TO DO.
a - Please transcribe the Section 3.04 excerpt from "No failure of" to "Section 3.04.".
b - According to the Section 3.04 excerpt, what amount must the portion of the Principal Amount that a holder delivers for repurchase be?

SELECTED TEXT START

No failure of the Company to
give the foregoing notices and no defect therein shall limit the
Noteholders’ repurchase rights or affect the validity of the
proceedings for the repurchase of the Notes pursuant to this
Section 3.04.
(c) Notes shall be
repurchased pursuant to this Section 3.04 at the option of the
holder upon:
(i) delivery to the Paying
Agent by a holder of a duly completed notice (a “
Fundamental Change Repurchase Election ”) in the form
set forth on the reverse of the Note at any time prior to 5:00
p.m., New York City time, on the Business Day immediately preceding
the Fundamental Change Repurchase Date, which is subject to
extension to comply with applicable law, stating:
(A) if certificated notes
have been issued, the certificate numbers of the Notes which the
holder shall deliver to be repurchased;
(B) the portion of the
Principal Amount of the Notes that the holder shall deliver to be
repurchased, which portion must be $1,000 or an integral multiple
thereof; and
(C) that such Notes shall be
repurchased by the Company as of the Fundamental Change Repurchase
Date pursuant to the terms and conditions specified in the Notes
and in the Indenture; and
(ii) delivery or book-entry
transfer of the Notes to the Paying Agent simultaneously with or at
any time after delivery of the Fundamental Change Repurchase
Election (together with all necessary endorsements) at the
Corporate Trust Office of the Paying Agent, such delivery or
transfer being a condition to receipt by the holder of the
Fundamental Change Repurchase Price therefor; provided that such
Fundamental Change Repurchase Price shall be so paid pursuant to
this Section 3.04 only if the Notes so delivered or
transferred to the Paying Agent shall conform in all respects to
the description thereof in the related Fundamental Change
Repurchase Election. All questions as to the validity, eligibility
(including time of receipt) and acceptance of any Note for
repurchase shall be determined by the Company, whose determination
shall be final and binding absent manifest error.

SELECTED TEXT END
ENTRIES SUPPLIED START

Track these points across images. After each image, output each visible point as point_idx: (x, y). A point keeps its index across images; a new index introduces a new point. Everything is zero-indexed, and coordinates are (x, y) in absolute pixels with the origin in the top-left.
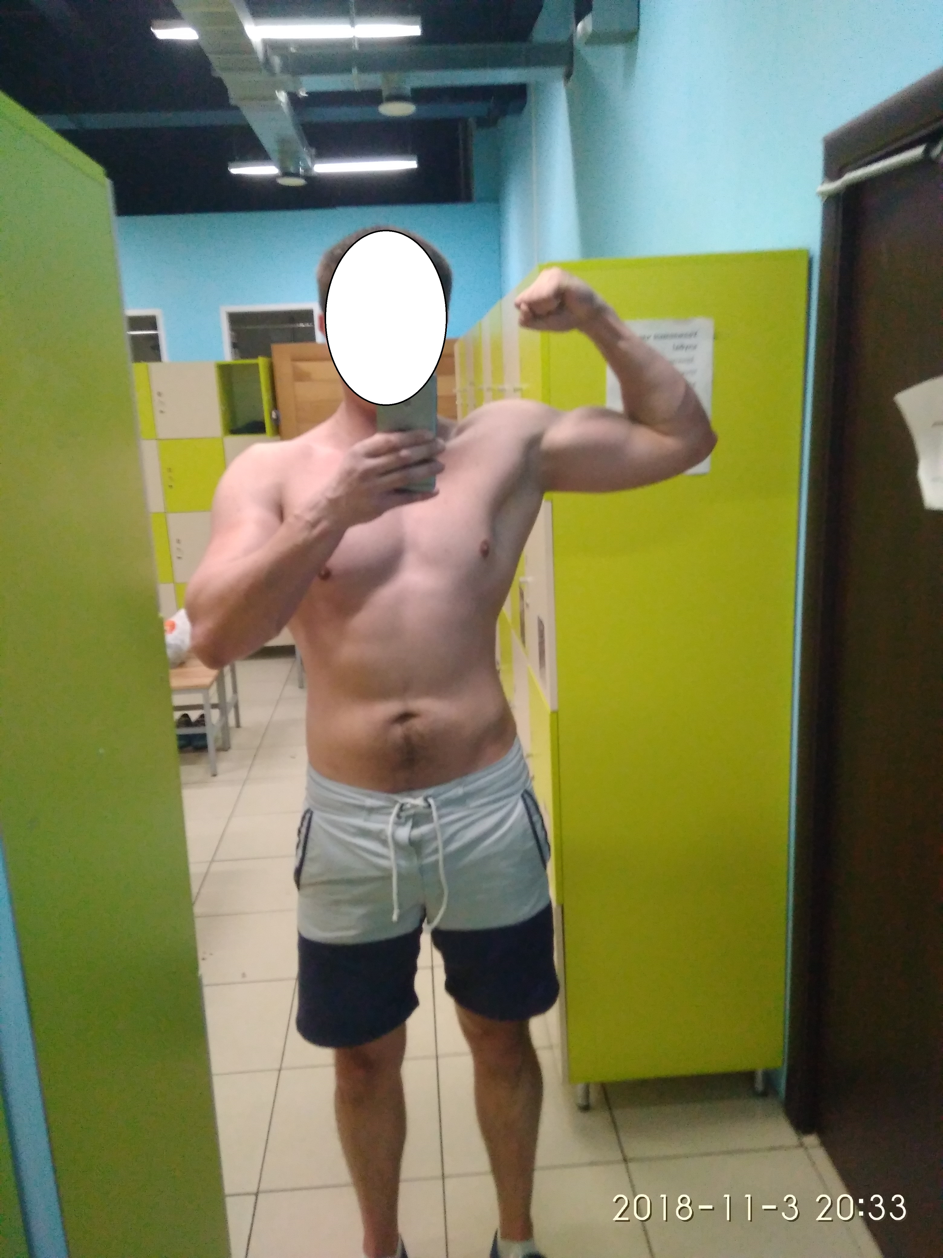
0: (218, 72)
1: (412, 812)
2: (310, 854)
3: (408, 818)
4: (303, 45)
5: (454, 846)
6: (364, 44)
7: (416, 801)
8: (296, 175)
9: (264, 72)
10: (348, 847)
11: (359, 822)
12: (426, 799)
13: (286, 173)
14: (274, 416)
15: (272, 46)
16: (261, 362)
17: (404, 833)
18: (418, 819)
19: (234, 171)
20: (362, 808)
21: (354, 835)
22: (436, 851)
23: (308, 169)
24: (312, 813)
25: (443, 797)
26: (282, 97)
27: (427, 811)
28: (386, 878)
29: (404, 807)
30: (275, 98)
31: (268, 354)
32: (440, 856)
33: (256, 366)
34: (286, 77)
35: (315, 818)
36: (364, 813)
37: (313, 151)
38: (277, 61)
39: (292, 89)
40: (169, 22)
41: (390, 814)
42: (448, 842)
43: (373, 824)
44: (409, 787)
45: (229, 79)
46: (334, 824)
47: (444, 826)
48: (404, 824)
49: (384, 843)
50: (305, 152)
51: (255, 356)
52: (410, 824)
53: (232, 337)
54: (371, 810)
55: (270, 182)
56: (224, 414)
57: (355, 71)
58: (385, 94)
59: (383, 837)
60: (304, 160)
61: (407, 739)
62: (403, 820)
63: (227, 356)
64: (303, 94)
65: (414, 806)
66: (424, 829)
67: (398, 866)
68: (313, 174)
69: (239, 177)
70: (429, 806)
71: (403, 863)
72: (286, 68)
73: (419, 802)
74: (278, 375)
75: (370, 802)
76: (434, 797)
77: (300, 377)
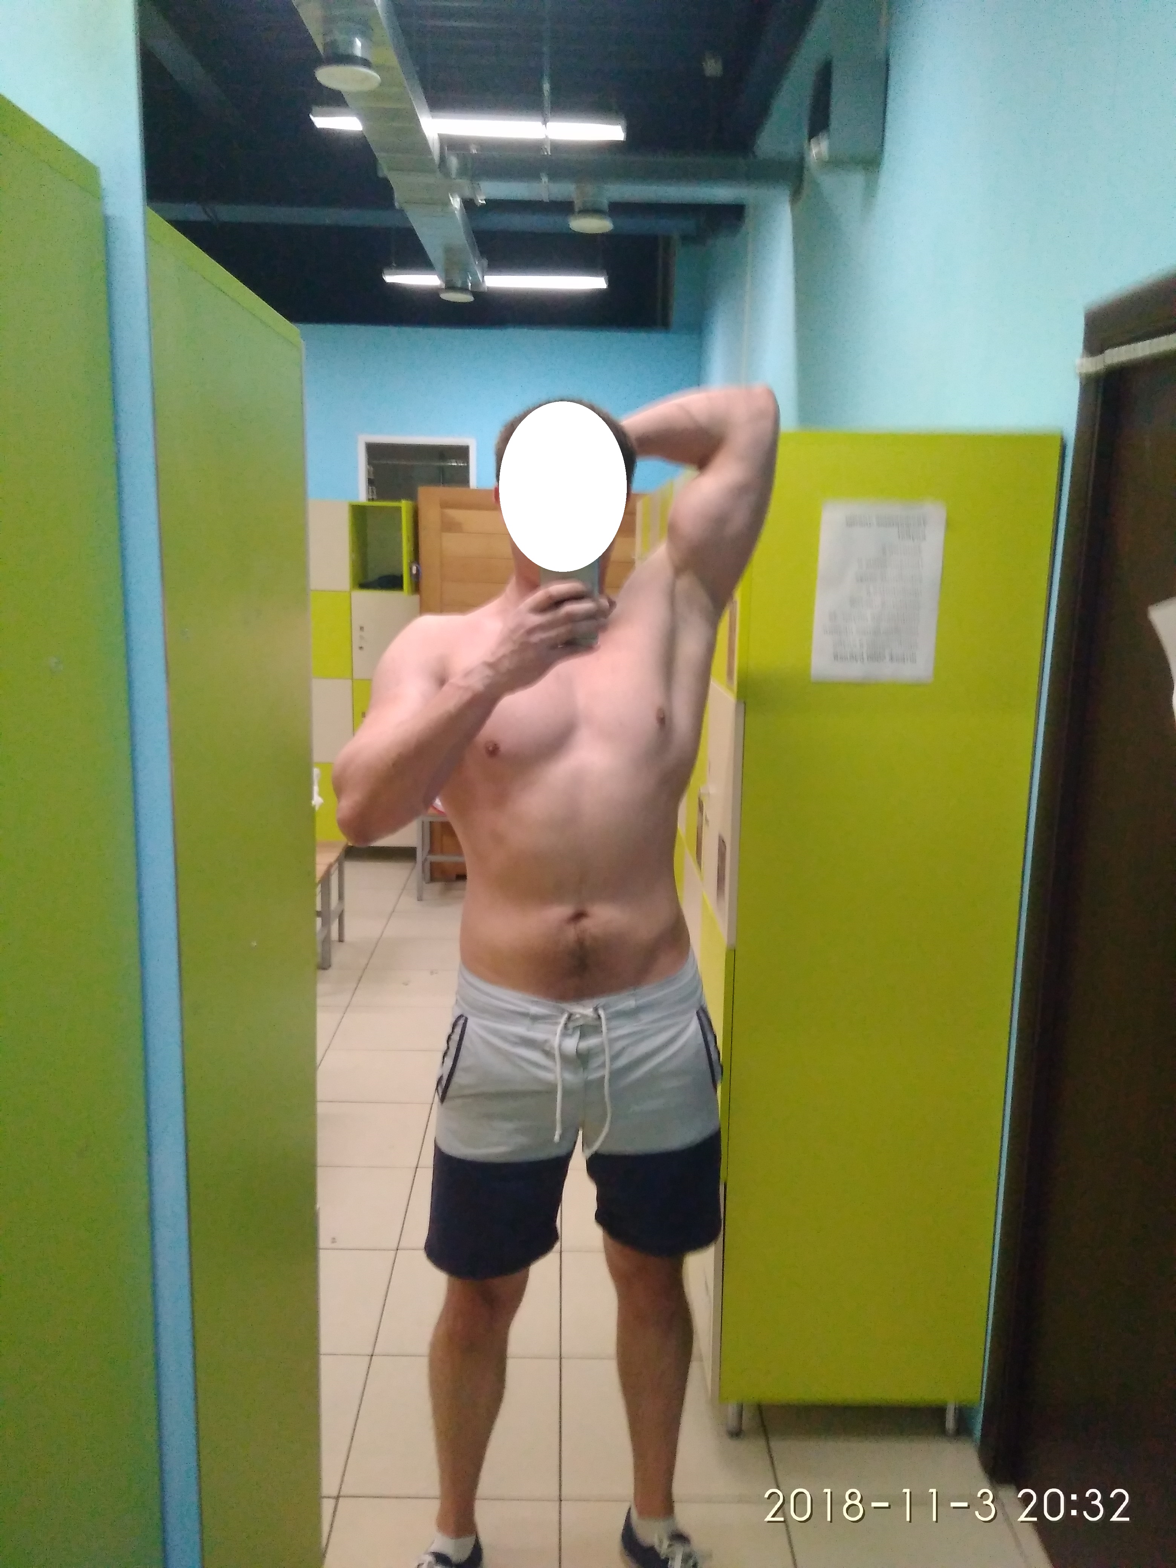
0: (384, 171)
1: (581, 1022)
2: (461, 1064)
3: (575, 1028)
4: (485, 145)
5: (622, 1061)
6: (557, 147)
7: (584, 1010)
8: (464, 289)
9: (439, 174)
10: (507, 1056)
11: (521, 1029)
12: (596, 1009)
13: (450, 287)
14: (414, 571)
15: (450, 144)
16: (405, 505)
17: (571, 1044)
18: (585, 1031)
19: (389, 279)
20: (525, 1015)
21: (515, 1044)
22: (603, 1065)
23: (477, 283)
24: (466, 1020)
25: (613, 1010)
26: (456, 203)
27: (597, 1023)
28: (550, 1091)
29: (573, 1018)
30: (447, 203)
31: (412, 496)
32: (606, 1072)
33: (399, 509)
34: (464, 182)
35: (473, 1024)
36: (527, 1022)
37: (485, 262)
38: (453, 162)
39: (468, 194)
40: (331, 109)
41: (557, 1024)
42: (615, 1057)
43: (538, 1033)
44: (579, 995)
45: (395, 179)
46: (495, 1033)
47: (612, 1041)
48: (571, 1035)
49: (548, 1054)
50: (476, 265)
51: (397, 498)
52: (578, 1034)
53: (369, 472)
54: (535, 1018)
55: (432, 295)
56: (354, 564)
57: (545, 179)
58: (578, 205)
59: (547, 1048)
60: (474, 275)
61: (580, 942)
62: (570, 1032)
63: (361, 495)
64: (481, 201)
65: (584, 1016)
66: (592, 1042)
67: (563, 1080)
68: (481, 290)
69: (393, 286)
70: (599, 1017)
71: (569, 1076)
72: (463, 171)
73: (589, 1011)
74: (422, 523)
75: (534, 1010)
76: (604, 1008)
77: (450, 526)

ENTRIES SUPPLIED END

RESULTS BY TASK.
a -
No failure of the Company to
give the foregoing notices and no defect therein shall limit the
Noteholders’ repurchase rights or affect the validity of the
proceedings for the repurchase of the Notes pursuant to this
Section 3.04.

b - $1,000 or an integral multiple thereof.